Fruit cake and coffee with evaporated milk, in bed, while reading a
Paris Review article about young
novelist Édouard Louis and his writer's rage. A rage that saw him write his
first novel at 19, and published at 21. In 2014. Not only published at 21 but because it's a best seller, he's been
published out of poverty at 21.
The point about the poverty is an important one. Not only because it
raises other issues for the young writer as he's then, almost, sucked into the
world of "cocktail parties and dinners" that he had dreamed about
when he first arrived in Paris - "but more and more I realize you can see
the literary world as a school of submission. You always have to shake everyone’s
hand, in what can be seen as a quiet celebration of the bourgeoisie" -
but, also, because it was his and his family's own poverty that politicised him into writing what he has, and
in the style that he does.
I'm reading about Louis as a small airplane buzzily trails an
advertisement banner (which I don't bother to read) back and forth across the
bright blue sky above the city bowl and as the woman next door gets
-breath-less-ly- fucked against the wall that divides our two apartments.
In just over three years I've only heard sex next door once before.
However, often, daily, her heels click-and-clack across the tiled floors as she
prepares for work, for which she always promptly leaves by banging shut and
locking the front door at precisely 7 am.
Peace then again reigns. I can't help but wonder if she's wearing those high
heels right now? I've only set my eyes on her once before, a man was trailing
her into her flat; she briefly turned at the door and momentarily caught my
eye; I have no recollection of how she looks.
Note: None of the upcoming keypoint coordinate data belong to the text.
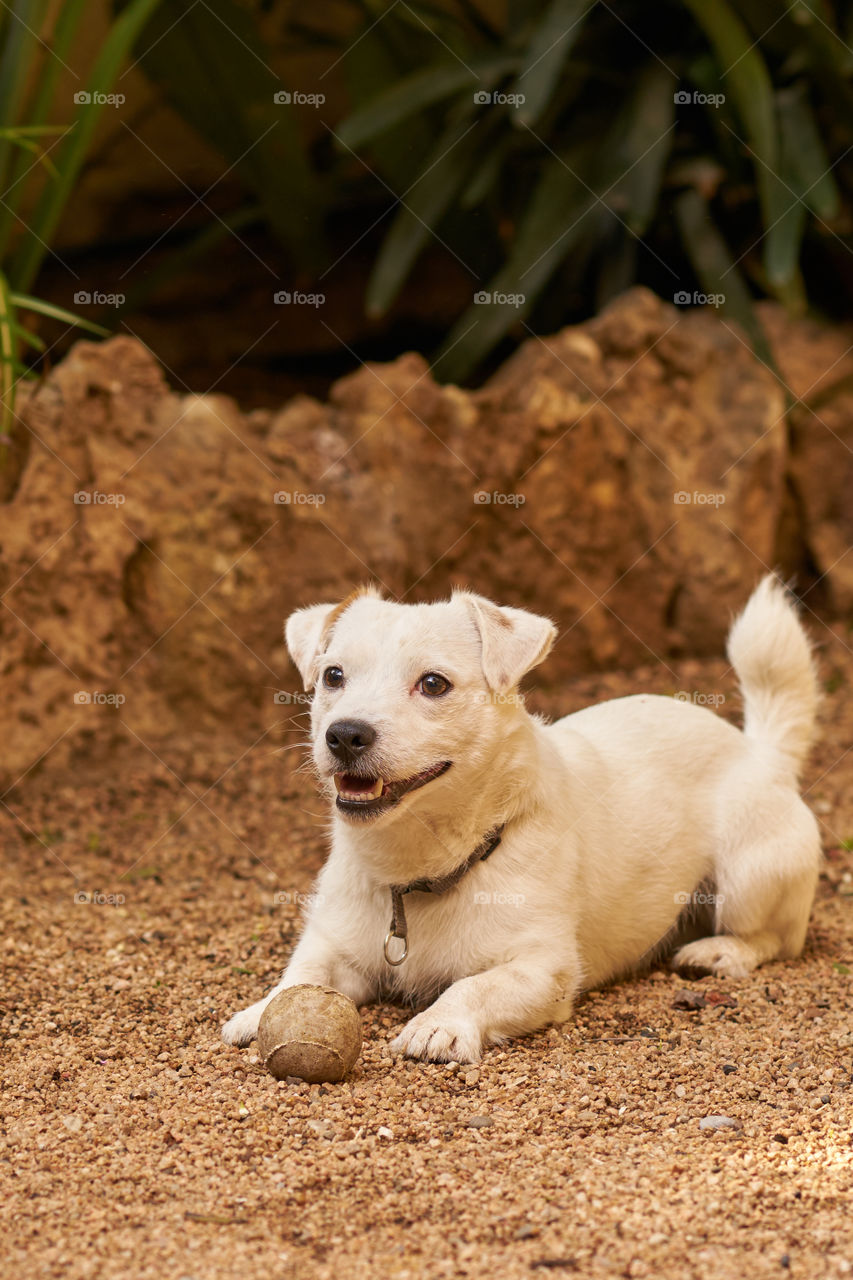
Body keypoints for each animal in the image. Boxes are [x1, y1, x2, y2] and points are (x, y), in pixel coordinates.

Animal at [222, 578, 819, 1059]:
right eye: (333, 676)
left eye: (433, 683)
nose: (344, 734)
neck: (419, 869)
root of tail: (760, 750)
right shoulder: (334, 946)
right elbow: (299, 977)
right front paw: (261, 1010)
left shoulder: (543, 969)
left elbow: (471, 986)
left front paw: (437, 1024)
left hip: (750, 879)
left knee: (773, 940)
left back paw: (719, 951)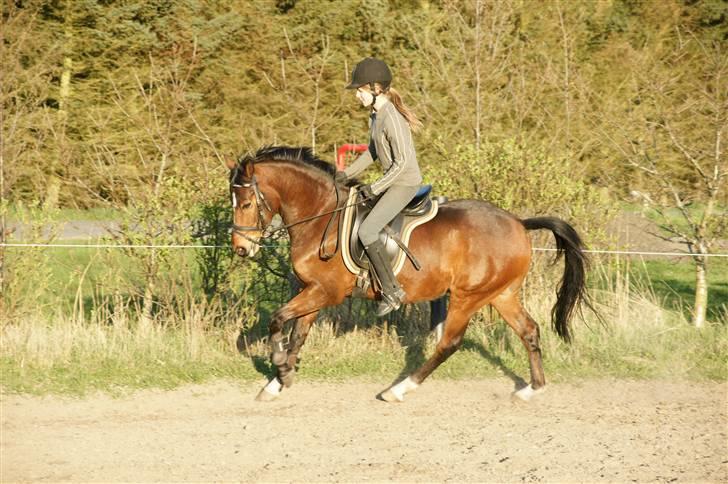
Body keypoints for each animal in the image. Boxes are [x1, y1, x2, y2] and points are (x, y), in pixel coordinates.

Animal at [228, 146, 592, 403]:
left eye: (246, 203)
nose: (241, 249)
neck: (321, 216)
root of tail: (518, 222)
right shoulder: (312, 290)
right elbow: (297, 335)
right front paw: (279, 381)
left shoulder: (325, 292)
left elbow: (278, 320)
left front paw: (279, 367)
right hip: (501, 293)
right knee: (529, 331)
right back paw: (532, 389)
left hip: (468, 296)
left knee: (449, 343)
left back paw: (399, 389)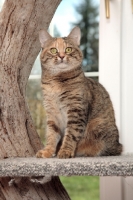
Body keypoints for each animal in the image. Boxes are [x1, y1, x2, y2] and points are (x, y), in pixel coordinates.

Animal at [35, 26, 122, 159]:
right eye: (54, 50)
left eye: (68, 49)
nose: (61, 56)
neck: (56, 82)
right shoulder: (52, 113)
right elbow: (51, 135)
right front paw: (47, 151)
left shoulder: (76, 110)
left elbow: (70, 135)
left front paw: (65, 151)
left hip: (98, 126)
Nor of how the man looked that
trailed her into her flat.
It’s a quite and calm Sunday morning. After the welcome string of cool,
sometimes moody autumnal days this last week, my guess is that everyone's
rushed off to the beaches, both the icy but more pretentious ones on the
Atlantic seaboard, also the warmer and much more down to earth ones on the
Indian seaboard. That leaves everyone and everything in-between quiet and calm,
as it should be: 31 degrees today, 36 tomorrow; while I dread these death throes
of summer, what comforts me is that they are just that, summer's death throes.
Just how, exactly, did that traumatised
child become the assured and beautiful young man who gazes so calmly from the
author photo on the book jacket?, questions novelist Neil Bartlett writing
about Édouard Louis in the Guardian last month.
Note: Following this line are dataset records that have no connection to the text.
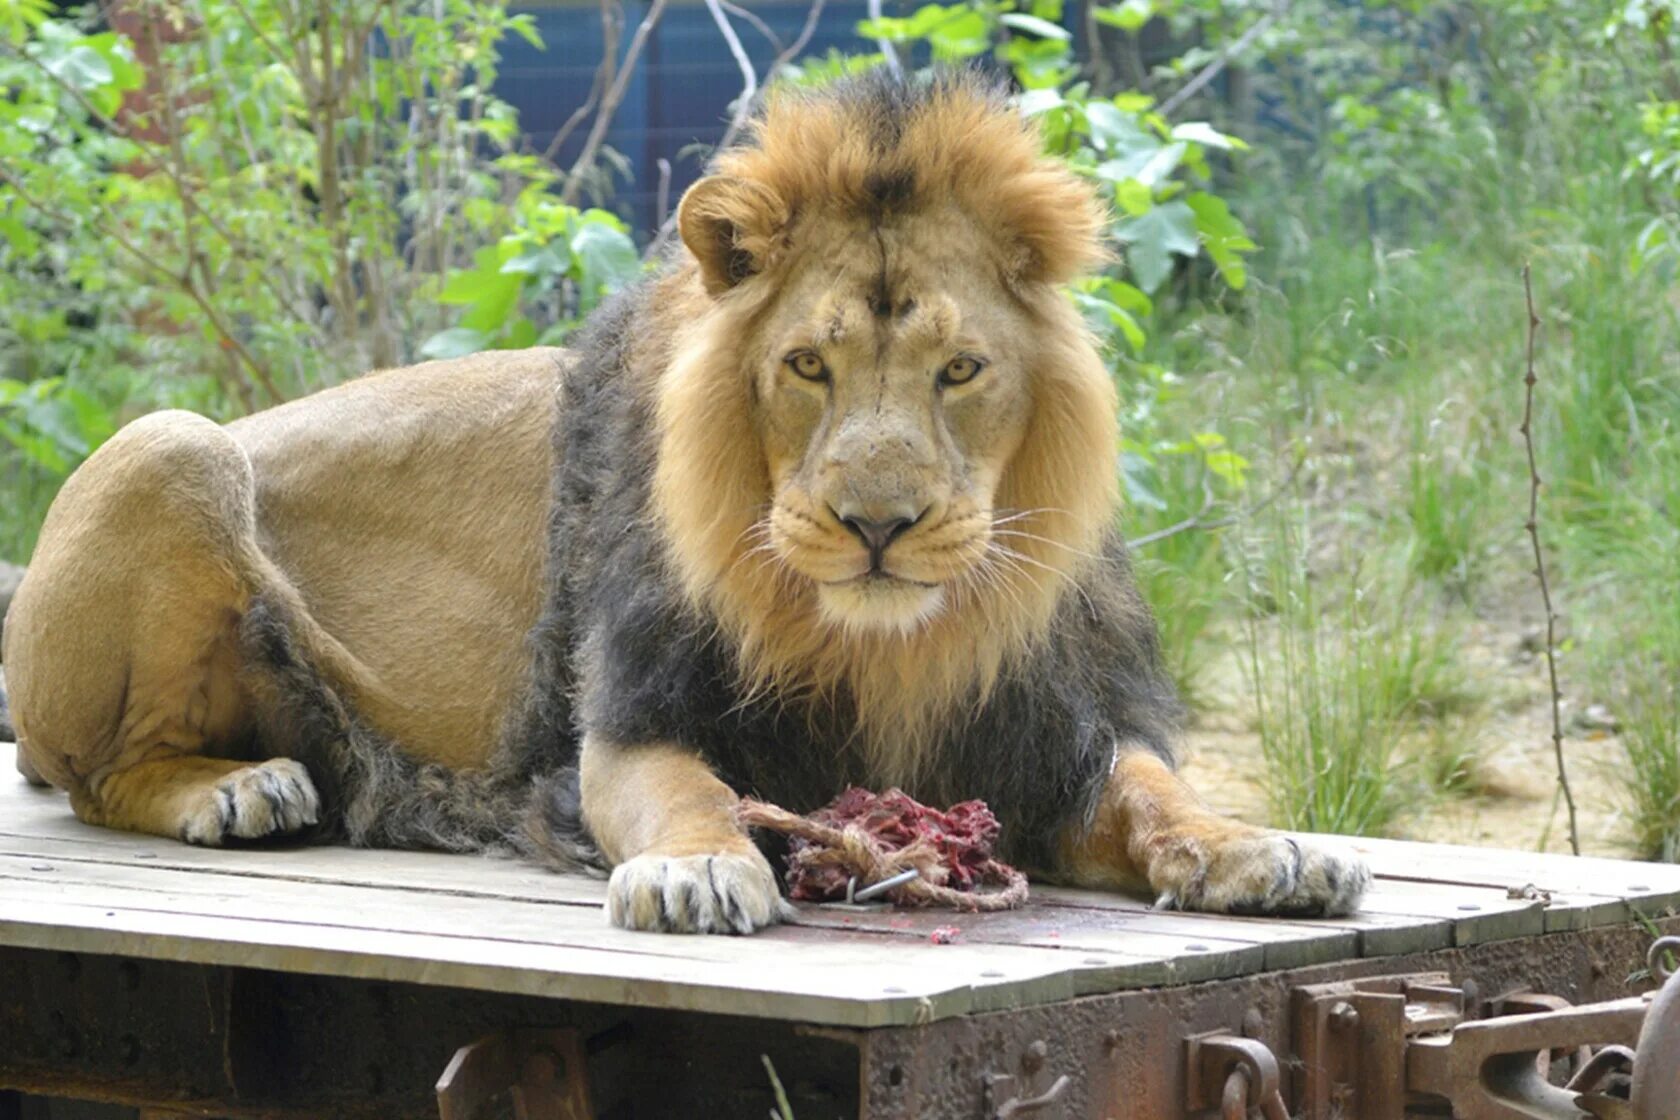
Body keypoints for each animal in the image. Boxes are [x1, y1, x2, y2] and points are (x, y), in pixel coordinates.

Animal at [0, 68, 1364, 926]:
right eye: (807, 367)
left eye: (961, 370)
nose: (879, 526)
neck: (887, 648)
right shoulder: (627, 718)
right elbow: (688, 793)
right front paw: (700, 875)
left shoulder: (1056, 739)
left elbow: (1156, 793)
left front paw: (1261, 848)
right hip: (170, 444)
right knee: (97, 773)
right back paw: (238, 789)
“Whom did he meet, once he had escaped to the city, and how? Who was it who
helped him save and repossess his life – and who inspired him to write this
well?” Those, too, are my burning questions.
I hunker even more deeply down into the Paris review piece despite
feeling guilty about reading, which for some bizarre reason I associate with
not working. That bizarre reason - despite the fact that I'm inspired, that my
mind is whirring and clicking with the satisfaction of being exposed to new
ideas, perspectives - is because reading has always been such an intense
pleasure, also such a wonderful escape, that I feel guilty at the luxury
thereof, that it seems impossible to associate with
work, with studying.
Back to Louis, who makes a strong case for his having written a
political novel, also for not being apolitical: "All authors are
political, even if they don’t realize it. Being apolitical merely reinforces
the status quo, supporting the powerful over the weak."
He maintains that many writers "don’t want to know how to speak
about politics because they’re from the bourgeoisie," and because
"they’ve been protected from the rough edges of political change." On
the other hand, the people he writes about are "ceaselessly marked by the
consequences of political choices".
"My mother would say, Under Mitterand, we always had meat on our
plates. Even if I could show her that Mitterand wasn’t as generous to the poor
as she thought, the point is that when the government reformed its policies—on
welfare, for example—we felt it in our stomachs. Today I can complain about the
government all I want, but political decisions won’t determine the amount of
food on my plate tonight."
Louis's writer's fire reminds me of Frantz Fanon's fire: Lewis Gordin in What
Fanon Said (2015), writes that throughout his book, Black
Skin, White Mask (1995), Fanon struggles to hold the fire at bay, the
result of which "is an ongoing heat that occasionally bursts into
flame".
Louis: "Politics isn’t a question of words, he says, it’s a
question of meat [on your plate]. I try never to forget that."
How would I describe him after my relatively brief introduction
today? Hungry, angry, brilliant & beautiful... and a writer that
I'm going to keep my attention focus upon.